Compiti
1. Elenca tutte le insidie che la prima frase dell'estratto sul mais in Friuli indica come minacce per il granoturco.
2. Rispondi alle domande seguenti in base all'estratto sul mais in Friuli.
(a) Quale perdita della produzione di mais sfiora quest'anno in alcune zone del Friuli?
(b) Quanti sono gli ettari non irrigui coltivati a mais?
(c) Di quanto si prevede che aumenti la produzione nel resto d'Europa?

Estratto del testo
Ospiti indesiderati come la diabrotica, trabocchetti insidiosi come la aflatossine, oscillazioni al cardiopalma dei prezzi, costi di produzione in crescita e, per giunta, annate dannatamente anomale come quelle del 2013 insidiano la più importante coltura del Friuli: il granoturco. Al netto delle bizze climatiche, però, la complessità cui è sottoposta la maiscoltura oggi suggerisce un’attenta analisi delle variabili in gioco, per capire se il settore può ripensarsi, e come, per rimanere competitivo e redditizio per le imprese coinvolte. Evitando di credere, poi, che Ogm e biogas possano essere la panacea.
Quest’anno in alcune zone del Friuli la perdita della produzione di mais sfiora il 50 per cento. A segnalarlo è Fedagri Fvg sulla base dei primi dati forniti dagli essiccatoi cooperativi.
“L’andamento climatico delle stagioni ha inciso pesantemente sulle previsioni di raccolta – spiega il presidente Giorgio Giacomello – che, quest’anno, dovrebbero segnare un calo che, in alcune zone della regione, potrà raggiungere punte del 50 per cento”.
Le piogge persistenti fino a tarda primavera hanno determinato un ritardo nella tempestività delle semine e delle fasi di fioritura del mais, seguite da un periodo di siccità con temperature al di sopra della media stagionale. A subire le conseguenze del caldo sono stati, in particolare, i circa 30mila ettari non irrigui coltivati a mais, coltura che richiede un elevato apporto d’acqua.
“La qualità dei cereali prodotti dalle aziende agricole regionali – continua Giacomello – rimane elevata e sconta, invece, un andamento dei prezzi che non premia il lavoro degli agricoltori e gli investimenti sostenuti dagli essiccatoi cooperativi”.
Il prezzo del mais, in particolare, dalla scorsa primavera registra un forte calo: mentre la diminuzione delle produzioni riguarderà la Pianura Padana e parte della Francia, nel resto d’Europa si prevede un aumento del 16% soprattutto in Europa orientale, e anche la produzione americana raggiungerà livelli record. Tutto questo concorre alla diminuzione del prezzo rispetto all’anno scorso.

Righe di dati
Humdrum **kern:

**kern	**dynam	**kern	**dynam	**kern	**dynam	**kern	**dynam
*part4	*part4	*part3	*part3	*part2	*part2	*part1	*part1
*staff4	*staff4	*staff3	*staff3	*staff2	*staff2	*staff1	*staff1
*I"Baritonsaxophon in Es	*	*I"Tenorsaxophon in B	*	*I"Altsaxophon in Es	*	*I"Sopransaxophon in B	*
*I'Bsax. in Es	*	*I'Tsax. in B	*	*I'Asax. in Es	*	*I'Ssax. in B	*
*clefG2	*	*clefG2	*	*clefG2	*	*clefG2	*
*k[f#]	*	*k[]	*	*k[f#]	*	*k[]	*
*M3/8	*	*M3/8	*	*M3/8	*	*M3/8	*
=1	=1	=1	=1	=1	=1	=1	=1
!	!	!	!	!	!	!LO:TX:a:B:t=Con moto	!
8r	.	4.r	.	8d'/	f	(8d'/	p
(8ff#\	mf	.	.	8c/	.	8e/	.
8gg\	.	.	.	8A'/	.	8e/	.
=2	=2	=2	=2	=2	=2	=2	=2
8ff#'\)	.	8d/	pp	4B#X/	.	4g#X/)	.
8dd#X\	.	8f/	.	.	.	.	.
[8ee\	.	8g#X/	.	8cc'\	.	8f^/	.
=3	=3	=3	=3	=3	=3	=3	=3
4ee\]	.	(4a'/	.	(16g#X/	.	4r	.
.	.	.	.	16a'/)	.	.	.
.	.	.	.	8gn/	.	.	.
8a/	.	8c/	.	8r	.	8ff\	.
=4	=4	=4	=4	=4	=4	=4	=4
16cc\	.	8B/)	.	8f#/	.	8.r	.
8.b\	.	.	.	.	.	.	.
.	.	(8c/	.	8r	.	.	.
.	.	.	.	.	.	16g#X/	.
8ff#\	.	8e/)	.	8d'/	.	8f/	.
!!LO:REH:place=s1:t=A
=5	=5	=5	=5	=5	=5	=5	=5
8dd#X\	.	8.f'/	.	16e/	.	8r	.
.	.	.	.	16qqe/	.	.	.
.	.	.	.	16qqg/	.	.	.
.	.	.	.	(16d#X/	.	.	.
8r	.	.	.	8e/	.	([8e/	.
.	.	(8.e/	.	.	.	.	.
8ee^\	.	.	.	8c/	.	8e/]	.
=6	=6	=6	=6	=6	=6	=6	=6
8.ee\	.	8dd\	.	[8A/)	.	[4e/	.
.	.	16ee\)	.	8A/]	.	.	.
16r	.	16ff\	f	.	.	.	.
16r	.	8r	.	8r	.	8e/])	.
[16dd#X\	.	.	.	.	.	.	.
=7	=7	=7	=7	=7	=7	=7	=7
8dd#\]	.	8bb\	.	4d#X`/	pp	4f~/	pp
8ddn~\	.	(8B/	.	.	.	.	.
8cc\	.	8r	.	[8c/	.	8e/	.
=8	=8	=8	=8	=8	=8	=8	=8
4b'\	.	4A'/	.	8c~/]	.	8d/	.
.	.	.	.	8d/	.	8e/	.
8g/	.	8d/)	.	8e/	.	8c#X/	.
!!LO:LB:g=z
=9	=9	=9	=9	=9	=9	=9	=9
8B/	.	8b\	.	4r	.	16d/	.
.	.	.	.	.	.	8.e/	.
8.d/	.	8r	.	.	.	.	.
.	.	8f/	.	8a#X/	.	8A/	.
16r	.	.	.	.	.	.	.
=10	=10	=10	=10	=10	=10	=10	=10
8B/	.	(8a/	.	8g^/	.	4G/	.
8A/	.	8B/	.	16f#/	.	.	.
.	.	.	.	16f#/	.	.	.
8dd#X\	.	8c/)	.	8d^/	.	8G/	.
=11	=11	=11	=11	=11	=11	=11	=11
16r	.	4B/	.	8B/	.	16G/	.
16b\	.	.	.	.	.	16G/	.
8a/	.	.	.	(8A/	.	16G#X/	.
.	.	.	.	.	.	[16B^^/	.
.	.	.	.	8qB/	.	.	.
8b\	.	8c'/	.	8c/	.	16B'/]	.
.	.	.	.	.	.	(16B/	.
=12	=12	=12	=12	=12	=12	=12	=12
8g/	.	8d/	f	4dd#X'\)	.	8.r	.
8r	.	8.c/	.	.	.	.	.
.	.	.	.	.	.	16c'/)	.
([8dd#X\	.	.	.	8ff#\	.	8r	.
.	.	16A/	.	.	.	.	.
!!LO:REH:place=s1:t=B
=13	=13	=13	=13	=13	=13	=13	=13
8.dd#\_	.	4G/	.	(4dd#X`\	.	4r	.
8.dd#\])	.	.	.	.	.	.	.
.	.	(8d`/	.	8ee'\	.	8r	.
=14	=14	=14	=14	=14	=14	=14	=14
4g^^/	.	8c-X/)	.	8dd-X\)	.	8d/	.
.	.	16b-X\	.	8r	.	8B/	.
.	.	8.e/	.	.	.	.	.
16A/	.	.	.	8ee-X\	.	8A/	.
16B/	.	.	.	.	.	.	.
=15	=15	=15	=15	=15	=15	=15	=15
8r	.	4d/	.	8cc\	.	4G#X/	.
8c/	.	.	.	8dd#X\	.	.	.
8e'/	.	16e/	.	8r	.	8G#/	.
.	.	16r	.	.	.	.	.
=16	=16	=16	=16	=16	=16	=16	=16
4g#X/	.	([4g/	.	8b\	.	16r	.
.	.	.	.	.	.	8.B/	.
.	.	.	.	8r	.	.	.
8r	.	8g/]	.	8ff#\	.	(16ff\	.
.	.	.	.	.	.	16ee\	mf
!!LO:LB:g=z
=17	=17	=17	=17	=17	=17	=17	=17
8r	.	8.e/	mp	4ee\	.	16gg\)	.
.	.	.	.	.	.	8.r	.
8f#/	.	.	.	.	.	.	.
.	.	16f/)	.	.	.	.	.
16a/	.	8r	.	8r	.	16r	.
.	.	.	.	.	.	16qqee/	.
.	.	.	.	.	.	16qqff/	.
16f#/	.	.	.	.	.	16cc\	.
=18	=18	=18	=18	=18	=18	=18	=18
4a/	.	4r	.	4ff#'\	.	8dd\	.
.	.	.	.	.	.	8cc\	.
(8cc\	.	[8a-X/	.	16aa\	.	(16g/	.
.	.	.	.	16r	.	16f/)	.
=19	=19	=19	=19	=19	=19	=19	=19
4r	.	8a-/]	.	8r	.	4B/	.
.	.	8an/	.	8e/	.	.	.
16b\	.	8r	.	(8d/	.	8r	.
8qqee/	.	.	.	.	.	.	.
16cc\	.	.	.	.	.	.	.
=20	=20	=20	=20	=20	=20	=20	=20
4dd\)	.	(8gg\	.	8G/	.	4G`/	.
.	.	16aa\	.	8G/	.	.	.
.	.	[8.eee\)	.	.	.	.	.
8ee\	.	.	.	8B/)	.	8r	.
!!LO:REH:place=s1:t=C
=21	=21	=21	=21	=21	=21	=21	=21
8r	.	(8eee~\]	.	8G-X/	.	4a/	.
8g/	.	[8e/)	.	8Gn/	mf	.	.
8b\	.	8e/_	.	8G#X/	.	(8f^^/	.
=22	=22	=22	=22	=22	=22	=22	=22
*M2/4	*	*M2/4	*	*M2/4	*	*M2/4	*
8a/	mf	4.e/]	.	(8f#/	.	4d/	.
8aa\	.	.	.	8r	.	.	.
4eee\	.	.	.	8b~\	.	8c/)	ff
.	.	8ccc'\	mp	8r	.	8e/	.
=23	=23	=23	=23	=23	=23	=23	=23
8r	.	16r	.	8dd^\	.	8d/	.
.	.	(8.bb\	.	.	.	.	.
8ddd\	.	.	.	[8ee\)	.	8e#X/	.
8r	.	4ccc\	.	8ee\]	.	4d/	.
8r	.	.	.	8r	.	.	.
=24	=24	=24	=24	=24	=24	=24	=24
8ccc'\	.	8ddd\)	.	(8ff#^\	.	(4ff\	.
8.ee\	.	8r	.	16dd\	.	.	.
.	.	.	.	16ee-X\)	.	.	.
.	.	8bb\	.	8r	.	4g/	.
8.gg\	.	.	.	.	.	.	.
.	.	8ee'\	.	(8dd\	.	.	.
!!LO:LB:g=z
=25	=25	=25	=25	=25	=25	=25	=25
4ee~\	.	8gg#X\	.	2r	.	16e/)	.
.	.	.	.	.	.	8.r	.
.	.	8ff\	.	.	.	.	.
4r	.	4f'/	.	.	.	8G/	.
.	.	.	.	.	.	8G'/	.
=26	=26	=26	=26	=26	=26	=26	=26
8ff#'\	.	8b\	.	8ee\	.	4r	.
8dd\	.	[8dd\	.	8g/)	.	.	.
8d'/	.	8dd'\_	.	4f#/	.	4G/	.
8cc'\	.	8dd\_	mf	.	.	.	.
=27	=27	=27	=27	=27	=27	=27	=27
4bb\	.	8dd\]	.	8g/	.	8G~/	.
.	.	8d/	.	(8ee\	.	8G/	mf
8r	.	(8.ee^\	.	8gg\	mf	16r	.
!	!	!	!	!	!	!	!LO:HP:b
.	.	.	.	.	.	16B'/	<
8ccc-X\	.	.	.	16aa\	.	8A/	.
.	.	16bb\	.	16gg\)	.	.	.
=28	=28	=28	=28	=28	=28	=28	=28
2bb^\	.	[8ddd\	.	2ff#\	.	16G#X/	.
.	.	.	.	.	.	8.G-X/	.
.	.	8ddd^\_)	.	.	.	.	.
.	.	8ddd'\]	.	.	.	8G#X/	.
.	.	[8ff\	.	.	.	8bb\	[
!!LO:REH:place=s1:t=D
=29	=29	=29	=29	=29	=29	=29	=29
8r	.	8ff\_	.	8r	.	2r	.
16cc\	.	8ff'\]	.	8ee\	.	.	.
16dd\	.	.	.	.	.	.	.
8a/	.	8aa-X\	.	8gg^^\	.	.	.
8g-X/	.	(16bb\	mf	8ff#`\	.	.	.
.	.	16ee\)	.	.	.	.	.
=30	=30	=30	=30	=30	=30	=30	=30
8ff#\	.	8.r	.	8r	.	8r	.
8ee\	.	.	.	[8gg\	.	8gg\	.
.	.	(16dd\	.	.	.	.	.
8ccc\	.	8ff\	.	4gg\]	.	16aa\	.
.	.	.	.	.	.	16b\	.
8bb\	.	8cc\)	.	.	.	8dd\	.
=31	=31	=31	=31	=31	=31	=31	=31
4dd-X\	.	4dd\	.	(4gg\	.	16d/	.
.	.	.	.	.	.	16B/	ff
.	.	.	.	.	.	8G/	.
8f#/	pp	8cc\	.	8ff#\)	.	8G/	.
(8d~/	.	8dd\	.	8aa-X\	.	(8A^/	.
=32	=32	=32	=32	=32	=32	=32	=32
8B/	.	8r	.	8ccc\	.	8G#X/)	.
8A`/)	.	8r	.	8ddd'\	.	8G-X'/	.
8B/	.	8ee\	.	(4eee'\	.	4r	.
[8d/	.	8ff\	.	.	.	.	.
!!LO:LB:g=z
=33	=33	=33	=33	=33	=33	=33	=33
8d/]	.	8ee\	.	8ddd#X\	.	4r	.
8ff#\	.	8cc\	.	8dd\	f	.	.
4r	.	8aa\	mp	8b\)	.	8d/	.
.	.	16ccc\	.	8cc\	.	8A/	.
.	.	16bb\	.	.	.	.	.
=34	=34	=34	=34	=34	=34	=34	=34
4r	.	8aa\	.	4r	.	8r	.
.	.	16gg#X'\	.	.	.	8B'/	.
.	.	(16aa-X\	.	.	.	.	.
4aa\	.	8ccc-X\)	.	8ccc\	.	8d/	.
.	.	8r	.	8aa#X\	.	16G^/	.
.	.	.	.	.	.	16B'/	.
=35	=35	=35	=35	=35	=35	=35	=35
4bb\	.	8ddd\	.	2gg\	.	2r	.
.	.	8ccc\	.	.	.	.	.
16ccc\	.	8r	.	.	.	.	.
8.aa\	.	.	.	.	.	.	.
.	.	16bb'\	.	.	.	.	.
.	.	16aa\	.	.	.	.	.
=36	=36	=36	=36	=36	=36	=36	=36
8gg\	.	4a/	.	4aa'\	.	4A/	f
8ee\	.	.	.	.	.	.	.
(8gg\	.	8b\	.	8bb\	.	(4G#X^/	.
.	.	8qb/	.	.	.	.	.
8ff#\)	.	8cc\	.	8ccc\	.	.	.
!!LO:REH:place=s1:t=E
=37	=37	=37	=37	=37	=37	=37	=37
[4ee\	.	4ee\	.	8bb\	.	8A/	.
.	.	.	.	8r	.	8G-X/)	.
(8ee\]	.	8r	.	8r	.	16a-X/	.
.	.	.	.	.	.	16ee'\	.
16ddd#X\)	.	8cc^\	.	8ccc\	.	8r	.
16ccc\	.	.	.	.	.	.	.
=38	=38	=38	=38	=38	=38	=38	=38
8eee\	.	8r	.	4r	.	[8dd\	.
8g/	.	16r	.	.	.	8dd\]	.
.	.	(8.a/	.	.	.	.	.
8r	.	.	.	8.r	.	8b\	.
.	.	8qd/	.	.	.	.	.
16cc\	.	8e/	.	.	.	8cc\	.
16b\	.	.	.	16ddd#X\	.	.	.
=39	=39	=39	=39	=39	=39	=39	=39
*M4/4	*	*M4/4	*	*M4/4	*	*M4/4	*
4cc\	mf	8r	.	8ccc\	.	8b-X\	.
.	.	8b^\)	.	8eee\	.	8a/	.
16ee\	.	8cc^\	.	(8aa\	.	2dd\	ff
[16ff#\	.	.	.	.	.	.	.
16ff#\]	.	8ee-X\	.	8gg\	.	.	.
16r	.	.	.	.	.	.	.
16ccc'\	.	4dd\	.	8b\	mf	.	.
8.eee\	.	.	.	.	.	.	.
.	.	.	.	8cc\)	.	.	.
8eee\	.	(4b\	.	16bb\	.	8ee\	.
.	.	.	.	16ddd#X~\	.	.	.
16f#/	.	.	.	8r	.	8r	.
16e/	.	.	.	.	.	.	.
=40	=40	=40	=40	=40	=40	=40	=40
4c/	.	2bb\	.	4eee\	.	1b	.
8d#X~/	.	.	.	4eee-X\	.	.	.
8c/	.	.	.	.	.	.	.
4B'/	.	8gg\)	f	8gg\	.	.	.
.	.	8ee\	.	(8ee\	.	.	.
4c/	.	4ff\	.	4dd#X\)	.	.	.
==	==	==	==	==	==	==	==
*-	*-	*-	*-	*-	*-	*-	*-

Risposte
1.
- la diabrotica
- le aflatossine
- le oscillazioni dei prezzi
- i costi di produzione in crescita
- le annate anomale come quella del 2013

2.
(a) Quasi il 50 per cento.
(b) Circa 30mila.
(c) Del 16%.